• [Exercise data]
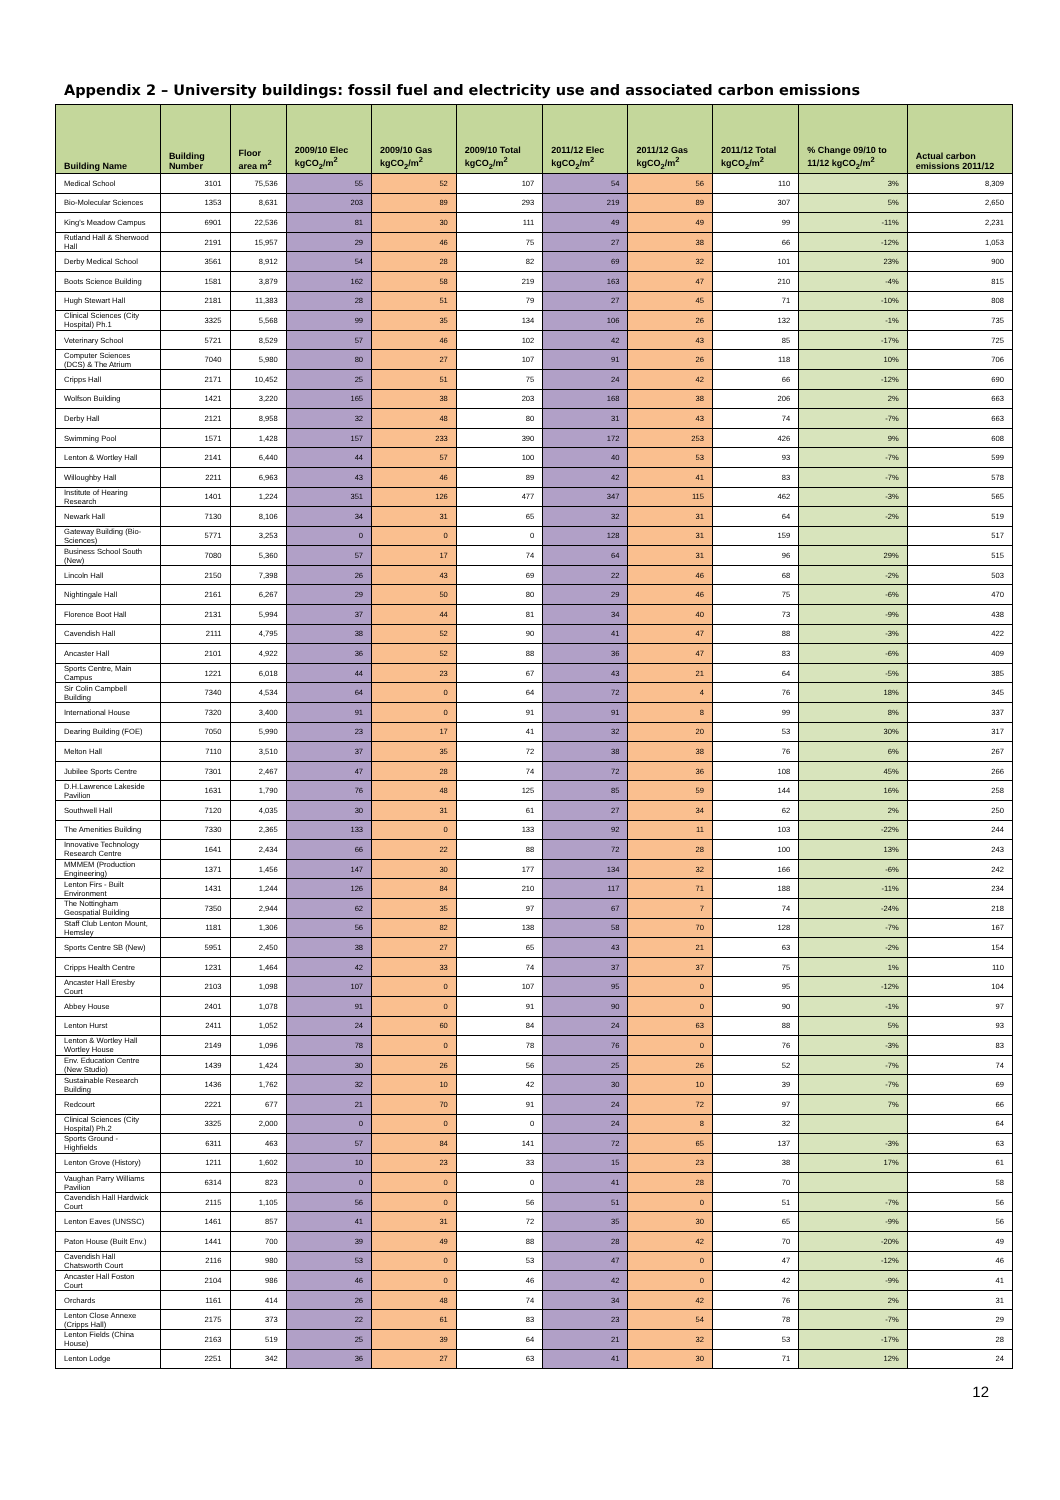Appendix 2 – University buildings: fossil fuel and electricity use and associated carbon emissions
| Building Name | Building Number | Floor area m<sup>2</sup> | 2009/10 Elec kgCO<sub>2</sub>/m<sup>2</sup> | 2009/10 Gas kgCO<sub>2</sub>/m<sup>2</sup> | 2009/10 Total kgCO<sub>2</sub>/m<sup>2</sup> | 2011/12 Elec kgCO<sub>2</sub>/m<sup>2</sup> | 2011/12 Gas kgCO<sub>2</sub>/m<sup>2</sup> | 2011/12 Total kgCO<sub>2</sub>/m<sup>2</sup> | % Change 09/10 to 11/12 kgCO<sub>2</sub>/m<sup>2</sup> | Actual carbon emissions 2011/12 |
| --- | --- | --- | --- | --- | --- | --- | --- | --- | --- | --- |
| Medical School | 3101 | 75,536 | 55 | 52 | 107 | 54 | 56 | 110 | 3% | 8,309 |
| Bio-Molecular Sciences | 1353 | 8,631 | 203 | 89 | 293 | 219 | 89 | 307 | 5% | 2,650 |
| King's Meadow Campus | 6901 | 22,536 | 81 | 30 | 111 | 49 | 49 | 99 | -11% | 2,231 |
| Rutland Hall & Sherwood Hall | 2191 | 15,957 | 29 | 46 | 75 | 27 | 38 | 66 | -12% | 1,053 |
| Derby Medical School | 3561 | 8,912 | 54 | 28 | 82 | 69 | 32 | 101 | 23% | 900 |
| Boots Science Building | 1581 | 3,879 | 162 | 58 | 219 | 163 | 47 | 210 | -4% | 815 |
| Hugh Stewart Hall | 2181 | 11,383 | 28 | 51 | 79 | 27 | 45 | 71 | -10% | 808 |
| Clinical Sciences (City Hospital) Ph.1 | 3325 | 5,568 | 99 | 35 | 134 | 106 | 26 | 132 | -1% | 735 |
| Veterinary School | 5721 | 8,529 | 57 | 46 | 102 | 42 | 43 | 85 | -17% | 725 |
| Computer Sciences (DCS) & The Atrium | 7040 | 5,980 | 80 | 27 | 107 | 91 | 26 | 118 | 10% | 706 |
| Cripps Hall | 2171 | 10,452 | 25 | 51 | 75 | 24 | 42 | 66 | -12% | 690 |
| Wolfson Building | 1421 | 3,220 | 165 | 38 | 203 | 168 | 38 | 206 | 2% | 663 |
| Derby Hall | 2121 | 8,958 | 32 | 48 | 80 | 31 | 43 | 74 | -7% | 663 |
| Swimming Pool | 1571 | 1,428 | 157 | 233 | 390 | 172 | 253 | 426 | 9% | 608 |
| Lenton & Wortley Hall | 2141 | 6,440 | 44 | 57 | 100 | 40 | 53 | 93 | -7% | 599 |
| Willoughby Hall | 2211 | 6,963 | 43 | 46 | 89 | 42 | 41 | 83 | -7% | 578 |
| Institute of Hearing Research | 1401 | 1,224 | 351 | 126 | 477 | 347 | 115 | 462 | -3% | 565 |
| Newark Hall | 7130 | 8,106 | 34 | 31 | 65 | 32 | 31 | 64 | -2% | 519 |
| Gateway Building (Bio-Sciences) | 5771 | 3,253 | 0 | 0 | 0 | 128 | 31 | 159 | | 517 |
| Business School South (New) | 7080 | 5,360 | 57 | 17 | 74 | 64 | 31 | 96 | 29% | 515 |
| Lincoln Hall | 2150 | 7,398 | 26 | 43 | 69 | 22 | 46 | 68 | -2% | 503 |
| Nightingale Hall | 2161 | 6,267 | 29 | 50 | 80 | 29 | 46 | 75 | -6% | 470 |
| Florence Boot Hall | 2131 | 5,994 | 37 | 44 | 81 | 34 | 40 | 73 | -9% | 438 |
| Cavendish Hall | 2111 | 4,795 | 38 | 52 | 90 | 41 | 47 | 88 | -3% | 422 |
| Ancaster Hall | 2101 | 4,922 | 36 | 52 | 88 | 36 | 47 | 83 | -6% | 409 |
| Sports Centre, Main Campus | 1221 | 6,018 | 44 | 23 | 67 | 43 | 21 | 64 | -5% | 385 |
| Sir Colin Campbell Building | 7340 | 4,534 | 64 | 0 | 64 | 72 | 4 | 76 | 18% | 345 |
| International House | 7320 | 3,400 | 91 | 0 | 91 | 91 | 8 | 99 | 8% | 337 |
| Dearing Building (FOE) | 7050 | 5,990 | 23 | 17 | 41 | 32 | 20 | 53 | 30% | 317 |
| Melton Hall | 7110 | 3,510 | 37 | 35 | 72 | 38 | 38 | 76 | 6% | 267 |
| Jubilee Sports Centre | 7301 | 2,467 | 47 | 28 | 74 | 72 | 36 | 108 | 45% | 266 |
| D.H.Lawrence Lakeside Pavilion | 1631 | 1,790 | 76 | 48 | 125 | 85 | 59 | 144 | 16% | 258 |
| Southwell Hall | 7120 | 4,035 | 30 | 31 | 61 | 27 | 34 | 62 | 2% | 250 |
| The Amenities Building | 7330 | 2,365 | 133 | 0 | 133 | 92 | 11 | 103 | -22% | 244 |
| Innovative Technology Research Centre | 1641 | 2,434 | 66 | 22 | 88 | 72 | 28 | 100 | 13% | 243 |
| MMMEM (Production Engineering) | 1371 | 1,456 | 147 | 30 | 177 | 134 | 32 | 166 | -6% | 242 |
| Lenton Firs - Built Environment | 1431 | 1,244 | 126 | 84 | 210 | 117 | 71 | 188 | -11% | 234 |
| The Nottingham Geospatial Building | 7350 | 2,944 | 62 | 35 | 97 | 67 | 7 | 74 | -24% | 218 |
| Staff Club Lenton Mount, Hemsley | 1181 | 1,306 | 56 | 82 | 138 | 58 | 70 | 128 | -7% | 167 |
| Sports Centre SB (New) | 5951 | 2,450 | 38 | 27 | 65 | 43 | 21 | 63 | -2% | 154 |
| Cripps Health Centre | 1231 | 1,464 | 42 | 33 | 74 | 37 | 37 | 75 | 1% | 110 |
| Ancaster Hall Eresby Court | 2103 | 1,098 | 107 | 0 | 107 | 95 | 0 | 95 | -12% | 104 |
| Abbey House | 2401 | 1,078 | 91 | 0 | 91 | 90 | 0 | 90 | -1% | 97 |
| Lenton Hurst | 2411 | 1,052 | 24 | 60 | 84 | 24 | 63 | 88 | 5% | 93 |
| Lenton & Wortley Hall Wortley House | 2149 | 1,096 | 78 | 0 | 78 | 76 | 0 | 76 | -3% | 83 |
| Env. Education Centre (New Studio) | 1439 | 1,424 | 30 | 26 | 56 | 25 | 26 | 52 | -7% | 74 |
| Sustainable Research Building | 1436 | 1,762 | 32 | 10 | 42 | 30 | 10 | 39 | -7% | 69 |
| Redcourt | 2221 | 677 | 21 | 70 | 91 | 24 | 72 | 97 | 7% | 66 |
| Clinical Sciences (City Hospital) Ph.2 | 3325 | 2,000 | 0 | 0 | 0 | 24 | 8 | 32 | | 64 |
| Sports Ground - Highfields | 6311 | 463 | 57 | 84 | 141 | 72 | 65 | 137 | -3% | 63 |
| Lenton Grove (History) | 1211 | 1,602 | 10 | 23 | 33 | 15 | 23 | 38 | 17% | 61 |
| Vaughan Parry Williams Pavilion | 6314 | 823 | 0 | 0 | 0 | 41 | 28 | 70 | | 58 |
| Cavendish Hall Hardwick Court | 2115 | 1,105 | 56 | 0 | 56 | 51 | 0 | 51 | -7% | 56 |
| Lenton Eaves (UNSSC) | 1461 | 857 | 41 | 31 | 72 | 35 | 30 | 65 | -9% | 56 |
| Paton House (Built Env.) | 1441 | 700 | 39 | 49 | 88 | 28 | 42 | 70 | -20% | 49 |
| Cavendish Hall Chatsworth Court | 2116 | 980 | 53 | 0 | 53 | 47 | 0 | 47 | -12% | 46 |
| Ancaster Hall Foston Court | 2104 | 986 | 46 | 0 | 46 | 42 | 0 | 42 | -9% | 41 |
| Orchards | 1161 | 414 | 26 | 48 | 74 | 34 | 42 | 76 | 2% | 31 |
| Lenton Close Annexe (Cripps Hall) | 2175 | 373 | 22 | 61 | 83 | 23 | 54 | 78 | -7% | 29 |
| Lenton Fields (China House) | 2163 | 519 | 25 | 39 | 64 | 21 | 32 | 53 | -17% | 28 |
| Lenton Lodge | 2251 | 342 | 36 | 27 | 63 | 41 | 30 | 71 | 12% | 24 |
12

• [Required action] Starting at the line above that holds "-12% | 690 |" and ending at the line that holds "76 | 6% | 267 |", transcribe each line exactly and include no other lines.

• [Solution to the problem]
| Cripps Hall | 2171 | 10,452 | 25 | 51 | 75 | 24 | 42 | 66 | -12% | 690 |
| Wolfson Building | 1421 | 3,220 | 165 | 38 | 203 | 168 | 38 | 206 | 2% | 663 |
| Derby Hall | 2121 | 8,958 | 32 | 48 | 80 | 31 | 43 | 74 | -7% | 663 |
| Swimming Pool | 1571 | 1,428 | 157 | 233 | 390 | 172 | 253 | 426 | 9% | 608 |
| Lenton & Wortley Hall | 2141 | 6,440 | 44 | 57 | 100 | 40 | 53 | 93 | -7% | 599 |
| Willoughby Hall | 2211 | 6,963 | 43 | 46 | 89 | 42 | 41 | 83 | -7% | 578 |
| Institute of Hearing Research | 1401 | 1,224 | 351 | 126 | 477 | 347 | 115 | 462 | -3% | 565 |
| Newark Hall | 7130 | 8,106 | 34 | 31 | 65 | 32 | 31 | 64 | -2% | 519 |
| Gateway Building (Bio-Sciences) | 5771 | 3,253 | 0 | 0 | 0 | 128 | 31 | 159 | | 517 |
| Business School South (New) | 7080 | 5,360 | 57 | 17 | 74 | 64 | 31 | 96 | 29% | 515 |
| Lincoln Hall | 2150 | 7,398 | 26 | 43 | 69 | 22 | 46 | 68 | -2% | 503 |
| Nightingale Hall | 2161 | 6,267 | 29 | 50 | 80 | 29 | 46 | 75 | -6% | 470 |
| Florence Boot Hall | 2131 | 5,994 | 37 | 44 | 81 | 34 | 40 | 73 | -9% | 438 |
| Cavendish Hall | 2111 | 4,795 | 38 | 52 | 90 | 41 | 47 | 88 | -3% | 422 |
| Ancaster Hall | 2101 | 4,922 | 36 | 52 | 88 | 36 | 47 | 83 | -6% | 409 |
| Sports Centre, Main Campus | 1221 | 6,018 | 44 | 23 | 67 | 43 | 21 | 64 | -5% | 385 |
| Sir Colin Campbell Building | 7340 | 4,534 | 64 | 0 | 64 | 72 | 4 | 76 | 18% | 345 |
| International House | 7320 | 3,400 | 91 | 0 | 91 | 91 | 8 | 99 | 8% | 337 |
| Dearing Building (FOE) | 7050 | 5,990 | 23 | 17 | 41 | 32 | 20 | 53 | 30% | 317 |
| Melton Hall | 7110 | 3,510 | 37 | 35 | 72 | 38 | 38 | 76 | 6% | 267 |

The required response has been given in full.